In the index are all of the writings with a brief history of them and their importance in the history of each faith. This book contains The Bible As It Was and then some. In my opinion, as I've become hooked on the incredible diversity of exegesis (and some flights of fancy) from the Pentateuch, the difference in price is worth it (my only complaint would be that, whereas The Bible As It Was can be obtained relatively inexpensively through various outlets, this one still commands top dollar).
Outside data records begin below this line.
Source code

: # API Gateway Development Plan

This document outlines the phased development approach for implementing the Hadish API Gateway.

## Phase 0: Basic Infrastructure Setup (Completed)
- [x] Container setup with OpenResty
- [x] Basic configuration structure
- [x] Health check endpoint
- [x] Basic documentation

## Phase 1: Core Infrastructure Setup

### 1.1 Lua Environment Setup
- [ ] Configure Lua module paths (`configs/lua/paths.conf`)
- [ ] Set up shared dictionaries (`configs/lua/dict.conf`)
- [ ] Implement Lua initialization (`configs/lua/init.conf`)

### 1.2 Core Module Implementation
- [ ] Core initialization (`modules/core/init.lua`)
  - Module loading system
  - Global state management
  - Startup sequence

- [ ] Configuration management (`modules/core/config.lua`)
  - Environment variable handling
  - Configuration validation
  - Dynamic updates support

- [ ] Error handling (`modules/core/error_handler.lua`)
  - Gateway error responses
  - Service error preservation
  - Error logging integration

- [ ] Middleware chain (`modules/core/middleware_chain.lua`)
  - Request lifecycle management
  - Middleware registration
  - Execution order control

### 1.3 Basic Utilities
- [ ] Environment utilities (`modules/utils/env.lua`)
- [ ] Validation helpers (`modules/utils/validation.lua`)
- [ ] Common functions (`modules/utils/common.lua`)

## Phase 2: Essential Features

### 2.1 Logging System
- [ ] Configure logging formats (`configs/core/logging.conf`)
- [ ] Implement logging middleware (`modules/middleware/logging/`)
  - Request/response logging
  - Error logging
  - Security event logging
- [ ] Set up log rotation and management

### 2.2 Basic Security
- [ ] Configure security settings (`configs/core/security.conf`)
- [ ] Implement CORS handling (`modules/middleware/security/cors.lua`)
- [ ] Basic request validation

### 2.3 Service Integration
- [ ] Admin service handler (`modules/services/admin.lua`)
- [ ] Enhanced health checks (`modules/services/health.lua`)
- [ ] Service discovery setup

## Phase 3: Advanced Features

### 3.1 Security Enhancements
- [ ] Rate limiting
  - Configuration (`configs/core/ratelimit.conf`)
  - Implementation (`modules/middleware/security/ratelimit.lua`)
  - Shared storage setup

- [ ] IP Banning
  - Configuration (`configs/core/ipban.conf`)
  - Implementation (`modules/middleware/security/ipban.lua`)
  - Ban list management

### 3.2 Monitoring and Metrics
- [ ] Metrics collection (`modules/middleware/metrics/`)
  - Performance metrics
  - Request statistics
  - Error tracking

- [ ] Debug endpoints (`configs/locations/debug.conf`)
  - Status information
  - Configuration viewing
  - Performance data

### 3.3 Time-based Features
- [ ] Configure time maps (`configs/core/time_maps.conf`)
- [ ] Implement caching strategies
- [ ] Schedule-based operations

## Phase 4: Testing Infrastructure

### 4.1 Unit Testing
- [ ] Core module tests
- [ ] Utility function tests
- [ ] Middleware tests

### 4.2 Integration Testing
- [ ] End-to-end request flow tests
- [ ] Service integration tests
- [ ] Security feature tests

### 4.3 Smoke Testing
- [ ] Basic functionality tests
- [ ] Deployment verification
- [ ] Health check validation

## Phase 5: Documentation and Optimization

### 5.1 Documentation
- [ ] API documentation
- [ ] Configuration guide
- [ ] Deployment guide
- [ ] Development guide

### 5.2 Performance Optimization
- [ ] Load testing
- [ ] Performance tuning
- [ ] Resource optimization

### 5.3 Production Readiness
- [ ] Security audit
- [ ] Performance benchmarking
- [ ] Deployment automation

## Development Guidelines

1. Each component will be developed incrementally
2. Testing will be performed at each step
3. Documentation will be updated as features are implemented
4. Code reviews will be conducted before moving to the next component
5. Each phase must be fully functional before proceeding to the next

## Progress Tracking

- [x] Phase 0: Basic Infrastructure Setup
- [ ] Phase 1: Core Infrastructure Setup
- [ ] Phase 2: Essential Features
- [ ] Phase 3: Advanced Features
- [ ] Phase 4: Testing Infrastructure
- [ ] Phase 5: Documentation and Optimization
All in all, this is a tremendous and vital resource for anyone seeking to really understand the origins of the split between Judaism and Christianity, the historical development of the beliefs of what became Christianity and Rabbinical Judaism and anyone interested in the historical underpinnings of theological ideas that ultimately affect our worldviews.
Worth it? Aug 20, 2000
This is an expanded addition of Kugel's excellent work "The Bible As It Was." It contains the same introductory material and the discussion of all the "exegetical motifs" from the smaller version plus a lot more. The question for all potential buyers is whether the addtions are worth the price. With "Traditions of the Bible" you will get about 50% more material for about three times the price. The full list of motifs is available in the lenthy table of contents on the this site page. Thus, readers can examine the list to decide if the extra material is what they need and, therefore, worth the price. Beyond the pure fascination of encountering the ways in which ancient interpreters addressed the exegetical difficulties of the Torah, both volumes serve, in the long term, as reference works. Anyone working on specific texts from the Torah will not want to be without all of the resources that Kugel has pulled together in these books. For some, these resources will be ample for the task. For other, they will be a great starting point for further research. If the text you are working on is not in "The Bible As It Was," that can be frustrating. If your intent is to have a reference work in your library to use for years to come while working on a wide variety of passages from the Torah, then "Traditions" may be a good buy on a cost-per-use basis. Certainly, any library will want to purchase the larger volume.